Second day in Cochabamba

02.14.2004

My first full tourist day. Woke up at 8:15, headed out to see the city. Breakfast at Cafe Frances (couldn't find Salteņas Potosinas). The archaelogical museum was closed, so I hit a few churches instead. Then off to Palacio Portales, which was a long walk through much of the city. But I made it in time for the 11am tour.

I lunched near Plaza 14 de Septiembre at the vegeterian Restaurant Ganesh — which, like most vegetarian places, is run by Hare Crishnas. Best vegetarian food I've had in Bolivia yet, perhaps best vegetarian buffet ever. Wow. And the place was very colorfully decorated w/ great taste (not the tacky style at most Hare Chrisna places I've seen).

From there, I took a 25-minute micro ride out to Quillacollo. Not much there, except the shrine to the Virgen de Urkupiņa. I took a few minutes to walk around the plaza, noting the giant statue to UCS founder Max Fernandez (he was born in Quillacollo). The statue puts him in that oh-so-classic pose known as "the leader, hailing a cab."

Then off to Sipe Sipe (another 25-minute micro ride), thinking I could make it to the ruins of Inca Rakay. That was a poor decision. First, going alone off on a trek (and I don't normally trek) and thinking I could start so late in the day. I reached Sipe Sipe at 3pm. It was about a 30 minute walk to the foot of the very steep hill where the trail towards the ruins started.

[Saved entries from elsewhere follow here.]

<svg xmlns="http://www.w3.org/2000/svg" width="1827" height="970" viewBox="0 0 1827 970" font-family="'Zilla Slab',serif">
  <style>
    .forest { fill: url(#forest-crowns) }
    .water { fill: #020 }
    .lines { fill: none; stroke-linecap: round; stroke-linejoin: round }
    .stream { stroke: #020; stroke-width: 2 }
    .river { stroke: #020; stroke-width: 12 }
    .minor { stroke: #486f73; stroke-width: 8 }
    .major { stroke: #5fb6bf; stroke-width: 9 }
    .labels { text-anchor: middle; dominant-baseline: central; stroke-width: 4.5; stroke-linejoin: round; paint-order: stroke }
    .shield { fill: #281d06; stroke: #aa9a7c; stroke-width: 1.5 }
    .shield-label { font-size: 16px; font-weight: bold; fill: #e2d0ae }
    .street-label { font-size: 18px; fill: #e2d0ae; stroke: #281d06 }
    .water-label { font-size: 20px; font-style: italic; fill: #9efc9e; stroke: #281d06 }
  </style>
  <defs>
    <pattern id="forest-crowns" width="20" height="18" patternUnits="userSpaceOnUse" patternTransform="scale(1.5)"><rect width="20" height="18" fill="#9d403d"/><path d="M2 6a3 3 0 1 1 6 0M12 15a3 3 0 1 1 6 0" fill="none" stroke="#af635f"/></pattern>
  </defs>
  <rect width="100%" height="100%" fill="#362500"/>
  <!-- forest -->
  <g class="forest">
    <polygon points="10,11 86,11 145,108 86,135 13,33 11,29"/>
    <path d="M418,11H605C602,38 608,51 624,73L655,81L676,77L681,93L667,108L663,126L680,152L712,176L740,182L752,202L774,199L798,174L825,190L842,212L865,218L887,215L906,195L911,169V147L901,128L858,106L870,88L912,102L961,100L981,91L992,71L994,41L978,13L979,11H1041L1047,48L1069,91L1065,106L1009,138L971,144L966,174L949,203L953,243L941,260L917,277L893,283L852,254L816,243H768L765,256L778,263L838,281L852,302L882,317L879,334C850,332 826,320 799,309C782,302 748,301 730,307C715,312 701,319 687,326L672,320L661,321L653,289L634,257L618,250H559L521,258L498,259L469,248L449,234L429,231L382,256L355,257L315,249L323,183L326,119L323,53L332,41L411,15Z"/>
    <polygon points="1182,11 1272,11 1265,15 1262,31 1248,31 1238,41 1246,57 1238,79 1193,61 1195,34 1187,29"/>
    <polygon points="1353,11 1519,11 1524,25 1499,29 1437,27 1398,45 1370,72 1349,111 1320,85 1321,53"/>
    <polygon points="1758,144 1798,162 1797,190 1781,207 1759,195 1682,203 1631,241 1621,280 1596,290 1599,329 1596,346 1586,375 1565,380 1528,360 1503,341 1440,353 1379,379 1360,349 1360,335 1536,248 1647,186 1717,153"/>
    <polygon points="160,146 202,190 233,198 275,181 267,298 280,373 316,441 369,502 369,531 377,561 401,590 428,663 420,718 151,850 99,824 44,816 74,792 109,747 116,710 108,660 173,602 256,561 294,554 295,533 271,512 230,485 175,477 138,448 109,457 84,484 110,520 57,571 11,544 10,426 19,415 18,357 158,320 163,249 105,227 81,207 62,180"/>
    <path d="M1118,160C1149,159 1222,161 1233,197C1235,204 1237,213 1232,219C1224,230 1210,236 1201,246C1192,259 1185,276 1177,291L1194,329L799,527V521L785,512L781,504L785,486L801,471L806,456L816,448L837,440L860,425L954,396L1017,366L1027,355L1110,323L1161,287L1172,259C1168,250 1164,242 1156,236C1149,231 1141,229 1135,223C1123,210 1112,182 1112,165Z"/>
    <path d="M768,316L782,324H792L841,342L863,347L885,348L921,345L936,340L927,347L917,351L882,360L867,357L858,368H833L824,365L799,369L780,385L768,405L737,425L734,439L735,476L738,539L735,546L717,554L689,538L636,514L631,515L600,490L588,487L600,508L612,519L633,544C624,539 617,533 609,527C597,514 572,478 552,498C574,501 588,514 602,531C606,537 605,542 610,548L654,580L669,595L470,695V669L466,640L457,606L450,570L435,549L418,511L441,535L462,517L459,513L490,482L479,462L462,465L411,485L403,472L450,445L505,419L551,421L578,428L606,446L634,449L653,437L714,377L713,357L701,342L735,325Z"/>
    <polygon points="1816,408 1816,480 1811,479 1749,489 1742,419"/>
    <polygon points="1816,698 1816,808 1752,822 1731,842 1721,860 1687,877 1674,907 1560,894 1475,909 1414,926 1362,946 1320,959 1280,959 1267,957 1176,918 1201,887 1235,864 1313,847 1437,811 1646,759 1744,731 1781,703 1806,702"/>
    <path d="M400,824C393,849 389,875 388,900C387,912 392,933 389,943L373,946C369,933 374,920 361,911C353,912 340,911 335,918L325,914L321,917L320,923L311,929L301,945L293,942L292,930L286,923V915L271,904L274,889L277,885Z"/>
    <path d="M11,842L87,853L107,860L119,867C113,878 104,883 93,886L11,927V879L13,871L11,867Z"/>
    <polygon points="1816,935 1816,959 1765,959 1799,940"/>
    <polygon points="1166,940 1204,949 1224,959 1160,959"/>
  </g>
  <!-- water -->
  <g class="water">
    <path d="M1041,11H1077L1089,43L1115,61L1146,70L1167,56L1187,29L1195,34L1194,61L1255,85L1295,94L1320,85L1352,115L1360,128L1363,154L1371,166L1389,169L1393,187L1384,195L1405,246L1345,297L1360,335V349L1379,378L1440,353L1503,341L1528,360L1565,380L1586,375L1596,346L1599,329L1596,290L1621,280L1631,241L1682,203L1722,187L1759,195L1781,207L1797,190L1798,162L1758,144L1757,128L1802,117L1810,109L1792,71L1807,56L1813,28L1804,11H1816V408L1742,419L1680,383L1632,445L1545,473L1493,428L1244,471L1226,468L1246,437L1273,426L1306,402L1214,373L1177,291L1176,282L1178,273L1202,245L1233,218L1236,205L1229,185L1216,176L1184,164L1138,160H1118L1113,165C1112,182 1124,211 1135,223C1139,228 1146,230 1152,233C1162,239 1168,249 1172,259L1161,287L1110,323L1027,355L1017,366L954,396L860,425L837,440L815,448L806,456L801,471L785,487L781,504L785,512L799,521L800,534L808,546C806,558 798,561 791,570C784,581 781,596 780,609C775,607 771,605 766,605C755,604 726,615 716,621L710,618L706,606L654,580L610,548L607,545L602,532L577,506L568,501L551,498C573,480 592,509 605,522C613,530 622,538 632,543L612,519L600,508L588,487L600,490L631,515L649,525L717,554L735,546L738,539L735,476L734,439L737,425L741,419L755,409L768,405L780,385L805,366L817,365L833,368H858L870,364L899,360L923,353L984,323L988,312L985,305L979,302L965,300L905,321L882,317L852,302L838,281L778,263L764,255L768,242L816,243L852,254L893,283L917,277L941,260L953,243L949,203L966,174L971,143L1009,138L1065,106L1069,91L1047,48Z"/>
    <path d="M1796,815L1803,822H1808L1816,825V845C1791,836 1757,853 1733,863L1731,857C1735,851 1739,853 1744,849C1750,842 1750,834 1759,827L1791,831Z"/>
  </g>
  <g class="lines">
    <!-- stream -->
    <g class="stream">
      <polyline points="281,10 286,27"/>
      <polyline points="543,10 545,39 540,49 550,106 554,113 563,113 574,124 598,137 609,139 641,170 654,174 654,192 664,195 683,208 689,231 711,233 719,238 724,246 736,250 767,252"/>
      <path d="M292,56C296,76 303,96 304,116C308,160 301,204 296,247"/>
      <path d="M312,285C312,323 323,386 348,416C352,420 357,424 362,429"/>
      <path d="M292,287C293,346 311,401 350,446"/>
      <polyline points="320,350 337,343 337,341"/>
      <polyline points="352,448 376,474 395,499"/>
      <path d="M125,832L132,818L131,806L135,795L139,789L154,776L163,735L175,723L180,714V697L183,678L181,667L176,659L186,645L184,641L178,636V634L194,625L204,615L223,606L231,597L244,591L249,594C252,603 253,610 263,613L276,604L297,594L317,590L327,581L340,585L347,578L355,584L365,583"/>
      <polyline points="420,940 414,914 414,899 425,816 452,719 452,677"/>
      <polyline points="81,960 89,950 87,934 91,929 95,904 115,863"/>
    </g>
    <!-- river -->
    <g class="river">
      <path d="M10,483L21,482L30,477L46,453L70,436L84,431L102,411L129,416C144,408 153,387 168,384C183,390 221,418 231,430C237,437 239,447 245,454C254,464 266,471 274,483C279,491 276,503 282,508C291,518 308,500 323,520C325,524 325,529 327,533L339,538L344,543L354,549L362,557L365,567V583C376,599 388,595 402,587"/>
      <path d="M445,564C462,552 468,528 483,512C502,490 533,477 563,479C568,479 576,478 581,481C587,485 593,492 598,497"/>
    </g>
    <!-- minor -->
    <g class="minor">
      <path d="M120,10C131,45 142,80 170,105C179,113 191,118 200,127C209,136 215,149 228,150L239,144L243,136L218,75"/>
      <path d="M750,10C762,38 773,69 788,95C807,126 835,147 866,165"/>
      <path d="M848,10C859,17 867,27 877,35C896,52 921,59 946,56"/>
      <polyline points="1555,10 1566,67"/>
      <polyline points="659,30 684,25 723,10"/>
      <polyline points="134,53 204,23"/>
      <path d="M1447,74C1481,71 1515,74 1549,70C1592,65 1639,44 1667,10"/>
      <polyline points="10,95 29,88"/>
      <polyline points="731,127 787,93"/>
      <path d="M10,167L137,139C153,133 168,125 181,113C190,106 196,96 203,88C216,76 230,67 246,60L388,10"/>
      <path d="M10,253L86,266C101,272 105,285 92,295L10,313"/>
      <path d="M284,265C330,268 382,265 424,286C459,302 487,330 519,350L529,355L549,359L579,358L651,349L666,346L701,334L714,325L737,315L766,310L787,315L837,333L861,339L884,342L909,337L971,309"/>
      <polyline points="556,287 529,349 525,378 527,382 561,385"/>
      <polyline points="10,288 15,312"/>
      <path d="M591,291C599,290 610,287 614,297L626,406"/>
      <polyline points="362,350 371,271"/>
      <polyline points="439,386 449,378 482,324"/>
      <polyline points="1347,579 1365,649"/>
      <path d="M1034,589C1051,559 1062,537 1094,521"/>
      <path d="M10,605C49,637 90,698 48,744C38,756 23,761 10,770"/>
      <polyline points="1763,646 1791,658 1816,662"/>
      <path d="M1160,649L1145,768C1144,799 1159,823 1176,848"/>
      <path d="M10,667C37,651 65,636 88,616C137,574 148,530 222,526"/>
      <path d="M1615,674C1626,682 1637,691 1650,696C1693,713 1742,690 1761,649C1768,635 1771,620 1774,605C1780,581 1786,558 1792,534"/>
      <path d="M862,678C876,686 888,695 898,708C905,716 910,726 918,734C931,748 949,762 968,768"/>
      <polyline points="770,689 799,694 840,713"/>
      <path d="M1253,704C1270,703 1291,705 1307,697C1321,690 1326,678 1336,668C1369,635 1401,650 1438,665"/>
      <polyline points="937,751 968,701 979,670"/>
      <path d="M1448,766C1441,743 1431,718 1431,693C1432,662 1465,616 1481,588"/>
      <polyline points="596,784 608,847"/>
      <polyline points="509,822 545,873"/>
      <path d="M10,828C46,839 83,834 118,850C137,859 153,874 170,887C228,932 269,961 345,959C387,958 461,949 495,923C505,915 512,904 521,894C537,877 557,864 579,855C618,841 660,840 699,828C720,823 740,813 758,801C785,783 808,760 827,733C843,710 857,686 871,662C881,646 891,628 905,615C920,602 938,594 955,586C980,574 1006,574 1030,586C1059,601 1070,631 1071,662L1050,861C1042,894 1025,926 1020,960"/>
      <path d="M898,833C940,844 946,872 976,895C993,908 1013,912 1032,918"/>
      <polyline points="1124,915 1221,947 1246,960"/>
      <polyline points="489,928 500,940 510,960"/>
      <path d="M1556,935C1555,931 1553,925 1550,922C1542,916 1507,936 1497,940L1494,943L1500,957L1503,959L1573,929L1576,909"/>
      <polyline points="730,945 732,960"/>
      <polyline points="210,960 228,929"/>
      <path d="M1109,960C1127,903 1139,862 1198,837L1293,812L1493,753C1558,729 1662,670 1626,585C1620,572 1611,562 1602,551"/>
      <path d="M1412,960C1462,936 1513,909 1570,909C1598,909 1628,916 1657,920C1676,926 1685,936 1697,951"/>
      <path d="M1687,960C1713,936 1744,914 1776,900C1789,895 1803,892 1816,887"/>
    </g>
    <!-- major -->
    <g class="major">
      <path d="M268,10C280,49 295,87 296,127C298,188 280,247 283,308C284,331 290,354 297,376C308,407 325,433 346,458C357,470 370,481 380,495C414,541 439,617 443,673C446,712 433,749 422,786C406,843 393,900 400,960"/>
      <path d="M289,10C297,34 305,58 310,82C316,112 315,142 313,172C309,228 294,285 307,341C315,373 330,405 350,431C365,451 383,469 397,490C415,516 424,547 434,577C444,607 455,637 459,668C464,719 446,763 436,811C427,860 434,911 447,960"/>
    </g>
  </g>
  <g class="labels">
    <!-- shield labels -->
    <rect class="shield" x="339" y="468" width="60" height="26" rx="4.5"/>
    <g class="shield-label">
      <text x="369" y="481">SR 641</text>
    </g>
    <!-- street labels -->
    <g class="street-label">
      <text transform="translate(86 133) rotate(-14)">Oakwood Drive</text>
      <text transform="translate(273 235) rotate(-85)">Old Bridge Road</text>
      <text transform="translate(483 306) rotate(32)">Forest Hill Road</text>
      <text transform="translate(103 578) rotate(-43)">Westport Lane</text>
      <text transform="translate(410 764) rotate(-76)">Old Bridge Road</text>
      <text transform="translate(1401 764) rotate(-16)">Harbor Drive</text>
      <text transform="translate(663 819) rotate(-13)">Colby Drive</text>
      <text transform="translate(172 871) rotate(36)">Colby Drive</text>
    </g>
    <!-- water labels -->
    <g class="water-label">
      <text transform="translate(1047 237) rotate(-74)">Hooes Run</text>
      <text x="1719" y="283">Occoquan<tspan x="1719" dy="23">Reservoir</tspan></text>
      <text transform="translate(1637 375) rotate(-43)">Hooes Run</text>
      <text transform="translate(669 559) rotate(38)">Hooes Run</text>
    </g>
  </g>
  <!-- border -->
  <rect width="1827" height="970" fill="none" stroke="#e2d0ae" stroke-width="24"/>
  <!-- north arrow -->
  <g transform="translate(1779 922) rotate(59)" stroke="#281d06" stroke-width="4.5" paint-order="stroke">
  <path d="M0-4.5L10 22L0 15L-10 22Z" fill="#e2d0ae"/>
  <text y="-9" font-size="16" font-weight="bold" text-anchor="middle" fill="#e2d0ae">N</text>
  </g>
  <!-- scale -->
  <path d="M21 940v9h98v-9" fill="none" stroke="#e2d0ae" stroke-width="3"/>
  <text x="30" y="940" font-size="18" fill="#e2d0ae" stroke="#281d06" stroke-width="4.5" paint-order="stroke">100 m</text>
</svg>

But. I figured five months living in La Paz (much higher altitude than Cochabamba) walking 5-10 km a day, much of it uphill, would prepare me. Nope. I did get a good distance up the hill, though. I got to the peak of the hill; it took me just under 45 minutes. And then it hit me. The ruins aren't on top of the hill, they're another 5 km across the hill. Doh!

Well. I'd given myself until 5pm, which was my point of no return. After that, I'd have to turn back to at least make it to Sipe Sipe before nightfall. Walking down a 45 degree "stair" carved into a hill of sheer rock isn't safe.

It was 4:30. There was a campesino on the hilltop w/ a flock of sheep. I asked him (between breaths) if he knew how much farther it was to the ruins.

"Far," he assured me.
"Could I make it in a half hour?"
"No. Probably an hour."
"Do you have any coca I can buy from you?"
Laugh; "no."
"Oh. I suppose I should turn back, yes? If I want to make it back before dark?"
"Yes, probably."
"Oh, too bad. I'm sure the ruins are nice."
"I don't know; I've never seen them."

That's when it hit me. These ruins must be really, really far away. I turned around and headed back. The trip wasn't a waste, though. From up the hill I could see almost the entire Cochabamba valley, all the way to the city, and the Cristo de la Concordia (the world's tallest Jesus) off in the distanec. Breathtaking. Both literally, and figuratively.

Posted by Miguel at 08:15 PM

Comments

I wish i would of had more time to travel around when I was down there. I have not been to Cochabamba in a long time. Hope you are taking pictures!

Posted by: sam at February 15, 2004 02:07 AM

Yeah, I'm takig pictures. I'll post a few once I get back to La Paz.

Posted by: miguel at February 15, 2004 01:37 PM

curious, when you ask for coca what do you mean?

Posted by: vanessa at February 16, 2004 12:20 PM

I meant coca to chew. It's really good when you're tired, hungry, at altitude. Although it's the main ingredient in cocaine, it's also the main ingredient in lots of regular over-the-counter drugs. I'm used to drinking mate de coca (coca tea) when I've a headache or whatnot. But it's just as good (better, perhaps?) to chew the leaves.

Posted by: miguel at February 16, 2004 01:58 PM

You do realize that it's still an opiate (sp). Chalk it up to cultural differences, but that's strange to me that people do that often there. Does it make your mouth numb? Do we need to have an intervention, Miguel? (joke)

Posted by: vanessa at February 17, 2004 03:17 AM

Yes, I guess it is an opiate. But it's quite mild. And, honestly, I've never yet chewed coca, only drank it in tea. It does have a soothing effect. After all, most pain killers are coca derivatives. The reason why people use coca so much around here is just the altitude. You're at twice the altitude of Denver, and just walking around & day-to-day stuff can really wipe you out. Coca also alters your metabolism in such a way that it makes life at that altitude much easier.